I'm paranoid though, so at the last minute, before shipping the first public version of the app, I added a traditional CSRF token check in addition to the Origin/Referer check. I guess it's a layered defense?
You can trust the browser itself (not application code, but the native code) to issue the appropriate headers. If you could find a way of compromising that, it would be a vulnerability wayyy beyond the scope of our protection.
(Caveat: browsers may not implement the specs completely/bug-free yet, as we cover in our post. But we fully expect they will, and in the meantime our module supports fallbacks. This approach is "skating to where the puck will be".)
Non-browser clients can spoof these headers, but the risk then is DOS, not clients leveraging the user's credentials—which is the primary focus of CSRF protection. It's nice that our method can prevent browser-based DOS attacks, but that's by no means complete DOS protection.
CVE-2011-0696 (the Django version of a bug that did affect several major things) is what happens when you find a way of getting the browser to make a cross-domain request with custom headers.
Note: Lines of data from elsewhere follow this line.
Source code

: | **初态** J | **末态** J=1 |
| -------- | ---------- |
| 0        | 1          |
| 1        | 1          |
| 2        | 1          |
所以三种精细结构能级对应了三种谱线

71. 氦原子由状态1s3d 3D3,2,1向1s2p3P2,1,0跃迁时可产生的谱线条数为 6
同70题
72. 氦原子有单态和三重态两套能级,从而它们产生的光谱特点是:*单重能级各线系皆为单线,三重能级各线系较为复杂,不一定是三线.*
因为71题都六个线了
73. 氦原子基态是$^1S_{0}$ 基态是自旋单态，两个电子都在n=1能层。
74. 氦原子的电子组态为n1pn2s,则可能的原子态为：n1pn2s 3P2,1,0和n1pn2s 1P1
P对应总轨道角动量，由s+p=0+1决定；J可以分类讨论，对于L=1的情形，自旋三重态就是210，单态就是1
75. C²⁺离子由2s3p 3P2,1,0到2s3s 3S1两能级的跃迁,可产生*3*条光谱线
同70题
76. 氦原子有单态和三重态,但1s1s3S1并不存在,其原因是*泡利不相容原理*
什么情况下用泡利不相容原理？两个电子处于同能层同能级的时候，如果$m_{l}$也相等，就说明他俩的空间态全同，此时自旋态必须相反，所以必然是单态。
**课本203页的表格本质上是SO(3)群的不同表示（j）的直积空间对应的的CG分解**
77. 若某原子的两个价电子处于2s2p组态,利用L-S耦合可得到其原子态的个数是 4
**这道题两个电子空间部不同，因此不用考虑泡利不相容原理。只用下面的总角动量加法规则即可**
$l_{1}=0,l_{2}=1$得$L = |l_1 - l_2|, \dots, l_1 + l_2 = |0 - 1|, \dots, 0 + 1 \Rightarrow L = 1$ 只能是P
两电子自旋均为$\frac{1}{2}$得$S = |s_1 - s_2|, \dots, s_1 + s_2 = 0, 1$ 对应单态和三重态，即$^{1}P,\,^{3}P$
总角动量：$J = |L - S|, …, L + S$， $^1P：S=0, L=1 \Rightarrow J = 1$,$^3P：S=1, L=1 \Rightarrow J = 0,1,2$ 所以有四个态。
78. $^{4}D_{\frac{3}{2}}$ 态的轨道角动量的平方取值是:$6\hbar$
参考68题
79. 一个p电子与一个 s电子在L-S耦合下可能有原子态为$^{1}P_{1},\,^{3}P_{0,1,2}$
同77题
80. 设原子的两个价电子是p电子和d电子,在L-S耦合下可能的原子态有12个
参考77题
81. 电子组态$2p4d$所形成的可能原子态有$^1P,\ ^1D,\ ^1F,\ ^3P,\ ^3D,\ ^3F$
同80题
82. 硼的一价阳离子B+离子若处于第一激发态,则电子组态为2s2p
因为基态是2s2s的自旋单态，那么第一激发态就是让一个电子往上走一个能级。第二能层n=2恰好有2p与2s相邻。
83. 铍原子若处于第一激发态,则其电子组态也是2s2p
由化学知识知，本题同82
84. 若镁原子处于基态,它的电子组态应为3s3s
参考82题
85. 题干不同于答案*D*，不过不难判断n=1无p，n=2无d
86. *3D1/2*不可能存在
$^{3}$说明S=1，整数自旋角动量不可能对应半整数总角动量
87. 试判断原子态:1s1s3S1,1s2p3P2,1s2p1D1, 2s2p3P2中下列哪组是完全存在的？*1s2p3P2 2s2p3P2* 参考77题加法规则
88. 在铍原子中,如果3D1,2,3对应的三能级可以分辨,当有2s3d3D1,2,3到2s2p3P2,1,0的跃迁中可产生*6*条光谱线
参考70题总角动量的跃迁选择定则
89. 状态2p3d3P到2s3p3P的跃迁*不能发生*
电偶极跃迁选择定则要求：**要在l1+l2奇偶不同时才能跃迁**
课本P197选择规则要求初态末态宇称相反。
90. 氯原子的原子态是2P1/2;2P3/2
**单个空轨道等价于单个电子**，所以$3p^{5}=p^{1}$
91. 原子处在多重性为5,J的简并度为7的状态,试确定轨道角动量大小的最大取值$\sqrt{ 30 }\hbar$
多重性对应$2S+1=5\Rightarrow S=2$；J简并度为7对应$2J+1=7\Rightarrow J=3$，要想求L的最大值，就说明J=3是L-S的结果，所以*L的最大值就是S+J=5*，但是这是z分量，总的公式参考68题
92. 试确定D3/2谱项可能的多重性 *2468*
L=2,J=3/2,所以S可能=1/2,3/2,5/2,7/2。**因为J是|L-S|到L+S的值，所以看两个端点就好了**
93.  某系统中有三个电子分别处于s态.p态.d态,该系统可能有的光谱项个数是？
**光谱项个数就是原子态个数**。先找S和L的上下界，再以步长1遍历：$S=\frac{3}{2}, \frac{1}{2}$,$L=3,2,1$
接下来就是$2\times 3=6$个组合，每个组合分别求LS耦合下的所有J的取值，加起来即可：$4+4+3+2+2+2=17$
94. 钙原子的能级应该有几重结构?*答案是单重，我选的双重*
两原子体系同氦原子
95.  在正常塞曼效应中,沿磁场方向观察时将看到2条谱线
(the underlying issue there was a combination of a bug in Flash, and the semantics of the HTTP 307 status code)
Yes, but then you get people that fail to understand that CSRF only applies to a browser, and CORS only affects a user agent that implements a Same Origin Policy. And they fail to protect their resources otherwise.
They add CORS support to their server resources and get the false assumption that their resources can only ever be retrieved from a web page under their origin or an origin they have trusted (via CORS). They believe that this also protects them from malicious users making requests from outside of a browser (eg. via curl).
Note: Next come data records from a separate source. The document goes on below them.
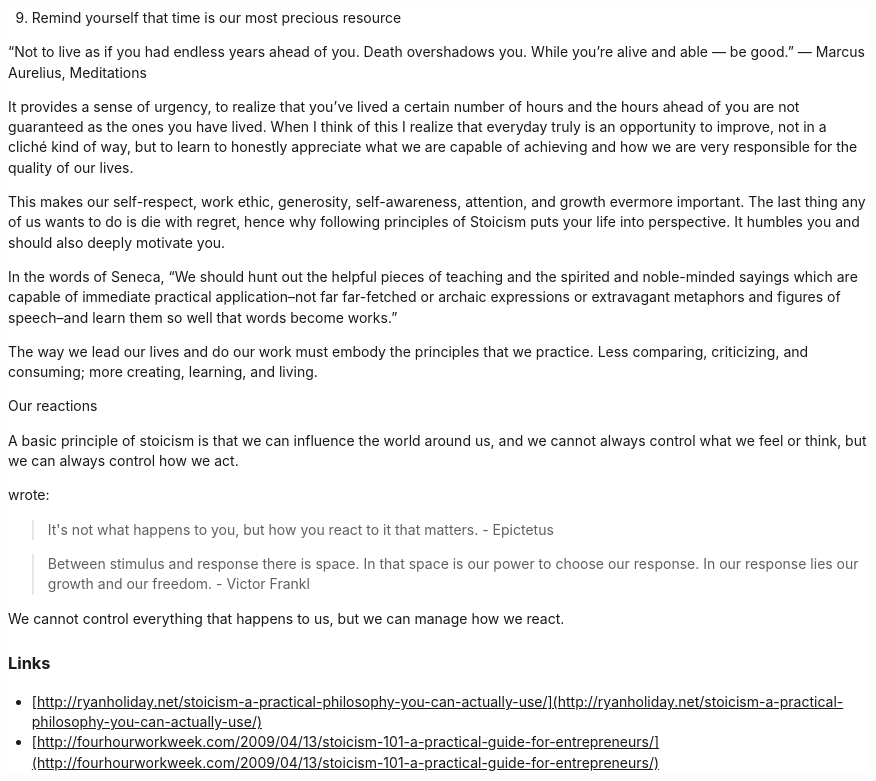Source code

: 9. Remind yourself that time is our most precious resource

“Not to live as if you had endless years ahead of you. Death overshadows you. While you’re alive and able — be good.” — Marcus Aurelius, Meditations

It provides a sense of urgency, to realize that you’ve lived a certain number of hours and the hours ahead of you are not guaranteed as the ones you have lived. When I think of this I realize that everyday truly is an opportunity to improve, not in a cliché kind of way, but to learn to honestly appreciate what we are capable of achieving and how we are very responsible for the quality of our lives.

This makes our self-respect, work ethic, generosity, self-awareness, attention, and growth evermore important. The last thing any of us wants to do is die with regret, hence why following principles of Stoicism puts your life into perspective. It humbles you and should also deeply motivate you.

In the words of Seneca, “We should hunt out the helpful pieces of teaching and the spirited and noble-minded sayings which are capable of immediate practical application–not far far-fetched or archaic expressions or extravagant metaphors and figures of speech–and learn them so well that words become works.”

The way we lead our lives and do our work must embody the principles that we practice. Less comparing, criticizing, and consuming; more creating, learning, and living.

Our reactions

A basic principle of stoicism is that we can influence the world around us, and we cannot always control what we feel or think, but we can always control how we act.

 wrote:

> It's not what happens to you, but how you react to it that matters. - Epictetus


> Between stimulus and response there is space. In that space is our power to choose our response. In our response lies our growth and our freedom. - Victor Frankl

We cannot control everything that happens to us, but we can manage how we react.


### Links
- [http://ryanholiday.net/stoicism-a-practical-philosophy-you-can-actually-use/](http://ryanholiday.net/stoicism-a-practical-philosophy-you-can-actually-use/)
- [http://fourhourworkweek.com/2009/04/13/stoicism-101-a-practical-guide-for-entrepreneurs/](http://fourhourworkweek.com/2009/04/13/stoicism-101-a-practical-guide-for-entrepreneurs/)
CORS is not security, it is loosening of security (namely SOP).
The number of times that I have had someone ask "why can someone access the endpoint via curl? I thought this was protected by CORS" makes me sad.
All I'm saying is that security is a complicated topic. People already misunderstand things like CSRF, CORS, resource protection, etc. And they already get them wrong.
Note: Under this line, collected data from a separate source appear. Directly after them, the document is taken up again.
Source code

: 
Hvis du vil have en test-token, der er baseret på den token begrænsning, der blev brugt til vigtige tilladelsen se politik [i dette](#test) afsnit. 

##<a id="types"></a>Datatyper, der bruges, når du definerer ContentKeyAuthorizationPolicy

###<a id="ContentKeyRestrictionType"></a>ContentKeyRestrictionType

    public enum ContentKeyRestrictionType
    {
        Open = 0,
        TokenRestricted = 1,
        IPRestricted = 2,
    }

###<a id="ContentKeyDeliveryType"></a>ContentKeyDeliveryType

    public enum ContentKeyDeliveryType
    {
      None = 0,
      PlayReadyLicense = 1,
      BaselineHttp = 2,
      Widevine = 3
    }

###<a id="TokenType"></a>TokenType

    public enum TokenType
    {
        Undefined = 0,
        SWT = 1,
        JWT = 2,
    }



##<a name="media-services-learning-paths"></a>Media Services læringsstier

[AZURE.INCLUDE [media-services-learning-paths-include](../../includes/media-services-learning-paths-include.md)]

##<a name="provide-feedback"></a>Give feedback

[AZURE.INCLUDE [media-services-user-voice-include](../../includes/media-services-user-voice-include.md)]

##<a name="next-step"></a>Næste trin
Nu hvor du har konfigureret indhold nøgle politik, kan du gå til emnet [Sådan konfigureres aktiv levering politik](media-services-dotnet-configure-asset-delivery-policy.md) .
CORS is designed to loosen the security protections added by a same origin policy. It is not designed to increase security.
Piling on CSRF protections is just blurring the use case for CORS. All this is going to do is confuse people more, and more people are going to get it wrong.
Then that user can only 'hack themselves'. CSRF is a security vulnerability is because you can do a HTTP request on behalf of someone else, on someone else's browser, in someone else's session/security context.
If I were to drop CSRF tokens (which work reliably) I would go directly to Origin verification. No Referer. Something in the middle is worst of both worlds.
I'm curious about your comment. We (attempted) to address cases where we needed to infer the Origin from the Referer due to incomplete browser support. What about using both makes this necessarily worse, when the use of the Referer is really only a temporary bandage for said incomplete support?
Worst because it is neither proven as tokens which are used for decades already nor as convenient as simply whitelisted Origin and you even offer an extra dependency. Are those scenarios without Origin important? Like ff for form request - you can use xhr there and drop referer support entirely.
You're right, support for cross-origin form POSTs isn't important for us. What is important, however, is same-origin requests, and Firefox doesn't send the Origin header with those. For us, the Referer serves its most important role by indicating where those requests originate from.
EDIT: when Firefox _does_ start sending the Origin header, we may drop the Referer - we'll see.
Having rolled them out myself many times. You probably want to use a library if you aren't a cryptographer or security person:
I've seen other people mention SameSite cookies, but we aren't near a time when browsers all support them. Don't get fancy preventing CSRF. It's a stupid bug.